Sahara Marocain: À son tour, le Polisario rejette les tables rondes

Le mouvement séparatiste sahraoui emboîte le pas à son maître algérien et ne souhaite pas prendre part au processus de paix onusien relatif aux provinces du Sud. Preuve surtout de l’isolement diplomatique dans lequel se trouve Alger.

Le régime algérien persiste et signe. Il continue de refuser catégoriquement de participer aux tables rondes auxquelles appelle le Conseil de sécurité pour trouver une solution politique juste, durable et mutuellement acceptable au différend artificiel autour du Sahara marocain.

Après son soi-disant “envoyé spécial chargé de la question du Sahara occidental (sic) et des pays du Maghreb”, Amar Belani, qui avait invoqué, dans une déclaration en date du 12 octobre 2021 à l’agence Algérie presse service (APS), “l’instrumentalisation éhontée par la partie marocaine de la participation de l’Algérie aux précédentes tables rondes pour présenter fallacieusement [l’Algérie] comme étant partie à un conflit régional”, c’est au tour du secrétaire général du mouvement séparatiste du Front Polisario, Brahim Ghali, de lui emboîter le pas.

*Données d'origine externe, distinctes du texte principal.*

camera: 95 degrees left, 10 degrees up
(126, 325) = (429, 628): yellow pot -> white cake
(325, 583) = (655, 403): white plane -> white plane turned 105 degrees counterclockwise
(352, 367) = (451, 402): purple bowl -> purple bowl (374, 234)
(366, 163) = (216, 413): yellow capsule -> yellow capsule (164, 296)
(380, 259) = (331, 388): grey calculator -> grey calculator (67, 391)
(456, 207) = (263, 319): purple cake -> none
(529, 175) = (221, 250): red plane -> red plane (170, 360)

Ce dernier, dans une interview diffusée le 30 novembre 2021 sur la télévision algérienne, a également annoncé que les siens ne prendraient pas part aux tables rondes et s’est prononcé en faveur de négociations avec le seul Maroc, sans implication de l’Algérie et de la Mauritanie, que le Conseil de sécurité considère pourtant également comme des parties.

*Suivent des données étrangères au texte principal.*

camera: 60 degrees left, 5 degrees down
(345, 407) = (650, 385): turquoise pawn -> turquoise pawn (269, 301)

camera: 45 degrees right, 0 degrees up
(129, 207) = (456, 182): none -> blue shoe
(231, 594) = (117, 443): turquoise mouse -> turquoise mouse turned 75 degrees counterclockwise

Négociations qui se tiendraient sous l’égide de l’Union africaine (UA) et qui impliqueraient que le Maroc se retire de son Sahara et en laisse le contrôle à la pseudo “République arabe sahraouie démocratique” (RASD) au nom de laquelle le Polisario revendique la partie des provinces du Sud anciennement colonisées par l’Espagne. Le nouvel envoyé personnel du secrétaire général de l’Organisation des Nations unies (ONU), Staffan de Mistura, nommé le 6 octobre 2021, aurait, dans cette optique, pour seul objectif de mener à bout cet agenda séparatiste.

Processus de règlement
A entendre M. Ghali, certains seraient peutêtre tentés de croire que le Polisario et son maître algérien seraient en position de force, mais en vérité c’est davantage une preuve, une autre, de l’isolement dont ceuxci pâtissent. À cet égard, il a taxé le Conseil de sécurité de “manque d’une volonté (...) pour trouver une solution à [la] question [du Sahara marocain], se contentant de gérer le conflit”, ce qui est tout de même un comble à l’égard de l’institution sous l’égide de laquelle se déroule, depuis avril 1991, le processus de règlement.

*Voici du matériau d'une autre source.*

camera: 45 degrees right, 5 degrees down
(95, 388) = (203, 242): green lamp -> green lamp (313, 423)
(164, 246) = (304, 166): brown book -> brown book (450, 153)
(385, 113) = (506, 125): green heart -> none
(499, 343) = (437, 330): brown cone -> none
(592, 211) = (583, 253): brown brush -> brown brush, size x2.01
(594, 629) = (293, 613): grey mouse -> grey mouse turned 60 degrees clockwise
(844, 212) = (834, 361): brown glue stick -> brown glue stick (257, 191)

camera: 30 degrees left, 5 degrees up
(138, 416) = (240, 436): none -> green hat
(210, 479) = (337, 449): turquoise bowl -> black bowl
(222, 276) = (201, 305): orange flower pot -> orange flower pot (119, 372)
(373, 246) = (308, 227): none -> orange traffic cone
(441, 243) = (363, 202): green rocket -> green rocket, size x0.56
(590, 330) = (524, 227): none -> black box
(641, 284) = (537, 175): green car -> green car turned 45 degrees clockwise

Mais il faut dire aussi que c’est parce que ledit Conseil ne prête plus aucune attention à ses sornettes, notamment celle relative à l’organisation d’un référendum d’autodétermination dont on sait aujourd’hui l’impossibilité du fait du refus de la junte algérienne de recenser la population séquestrée dans les camps de Tindouf.

Sa dernière résolution, en date du 30 octobre 2021, a, dans ce sens, mis en exergue le sérieux et la crédibilité de l’initiative marocaine pour la négociation d’un statut d’autonomie. Ce qui n’avait pas manqué de susciter l’ire, dans la foulée, de la diplomatie algérienne, qui l’avait qualifiée de “partiale”.